Prostatakrebs: Mutmach-Story im Doppelpack

Michael und Uli Roth, Jahrgang 1962, gehören zu den bekanntesten Handballern Deutschlands. Die ehemaligen Nationalspieler spielten bei Kult-Vereinen wie dem TV Großwallstadt und dem MTSV Schwabing. 1984 gewannen sie mit der Nationalmannschaft die Silbermedaille bei den Olympischen Spielen in Los Angeles. Michael Roth ist heute als Handballtrainer tätig, und Uli Roth ist Geschäftsführer von Live Act Music und der Sportvermarktungs-Agentur nummer zehn. Beide engagieren sich für die FFF-Kampagne zur Krebsvorsorge und treten bundesweit als Key Note Speaker auf. Foto: © ZS Verlag
Portratitfoto des Artikel-Autors Robert Targan
Von ROBERT TARGAN (Freier Texter, Autor & Redakteur)
10 Min.Lesezeit

Die Zwillingsbrüder Uli und Michael Roth zählen zu den bekanntesten Handballern Deutschlands – mediales Aufsehen erregten sie aber auch, als sie vor elf Jahren nahezu gleichzeitig an Prostatakrebs erkrankten. Mit ihrer Biographie gingen sie damals andie Öffentlichkeit, um wachzurütteln und aufzuklären. Heute gelten die beiden Brüder als geheilt: Ein guter Zeitpunkt, um mit einem zweiten Buch die gemeinsame Geschichte fortzuschreiben. „Hurra, dass wir noch leben!“ soll möglichst viele Männer zur Vorsorgeuntersuchung bewegen, hält aktuelles Expertenwissen bereit und darf als MutmachBuch verstanden werden, wie Michael Roth im Interview unterstreicht.

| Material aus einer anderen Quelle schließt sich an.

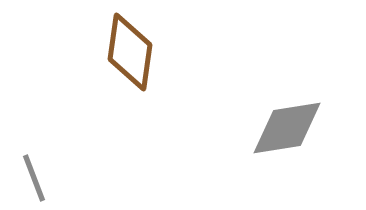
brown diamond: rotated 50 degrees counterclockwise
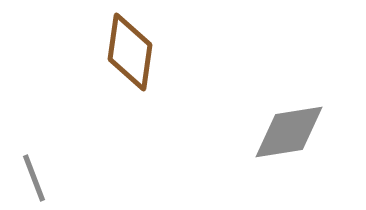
gray diamond: moved 2 px right, 4 px down
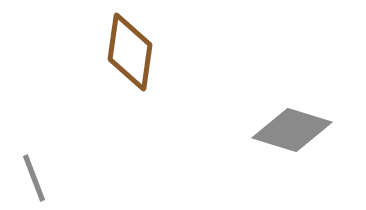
gray diamond: moved 3 px right, 2 px up; rotated 26 degrees clockwise
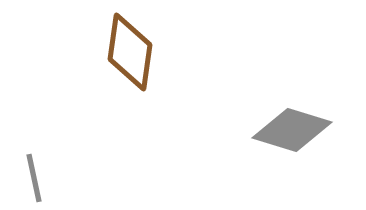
gray line: rotated 9 degrees clockwise
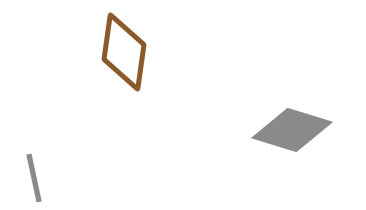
brown diamond: moved 6 px left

Herr Roth, viele Männer begründen ihr Zögern vorm Arztbesuch mit dem Satz: „Sonst findet der noch was!“. Wie ist diese paradoxe Denkweise zu erklären?

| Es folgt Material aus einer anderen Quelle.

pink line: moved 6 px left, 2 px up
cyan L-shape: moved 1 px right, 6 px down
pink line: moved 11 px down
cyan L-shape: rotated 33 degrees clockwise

Michael Roth: Es gibt ja diese etwas flapsige Bemerkung, dass Männer sich nach ihrer Zeit der Kinderarztbesuche von regelmäßigen Untersuchungen verabschieden. Da sind Frauen auch schon im jungen Alter in der glücklichen Lage, dass sie durch die Besuche beim Frauenarzt, die sich irgendwann einstellen, immer wieder an ihre Gesundheit erinnert werden. Männer suchen eher in akuten Fällen eine Praxis auf, bei Sportverletzungen zum Beispiel. Doch bei allem „GorillaVerhalten“: Geht es darum, sich im Zuge von Untersuchungen einen Finger in den Po einführen zu lassen oder wird der Hoden abgetastet … werden viele Männer plötzlich zu Feiglingen. Da werden die unteren Körperregionen tabuisiert.

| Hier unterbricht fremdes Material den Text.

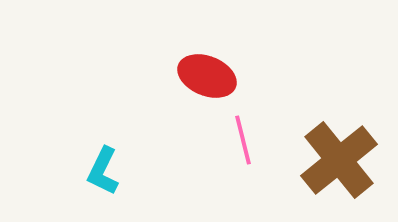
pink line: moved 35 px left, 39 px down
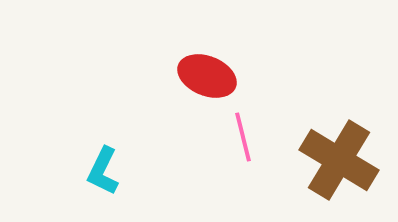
pink line: moved 3 px up
brown cross: rotated 20 degrees counterclockwise
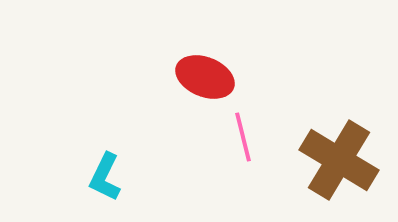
red ellipse: moved 2 px left, 1 px down
cyan L-shape: moved 2 px right, 6 px down
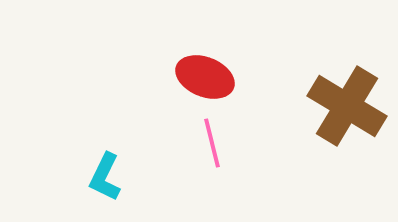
pink line: moved 31 px left, 6 px down
brown cross: moved 8 px right, 54 px up
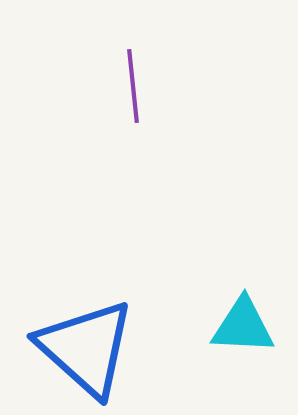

Anders als Brustkrebs bei Frauen ist das Prostatakarzinom kein Gesprächsstoff für die Öffentlichkeit. Wie war das vor der Diagnose bei Ihnen?

Als aktiver Sportler ist es so, dass ohnehin regelmäßige Gesundheitschecks anstehen – auch später als Trainer habe ich diese immer absolviert. Da werden automatisch das Herz-Kreislauf-System und die Blutwerte untersucht. Lungenund Lebertests stehen an. Der Sportler ist jederzeit up to date, schließlich stellt sein Körper sein Kapital dar. Man lernt, besser damit umzugehen. Aber auch außerhalb des Sports sehen es glücklicherweise viele Männer gegenüber ihrer Ehefrau und ihren Kindern als Pflicht an, mit dem eigenen Körper verantwortungsvoll umzugehen. Ich finde es sehr bedenklich, tut man dies nicht.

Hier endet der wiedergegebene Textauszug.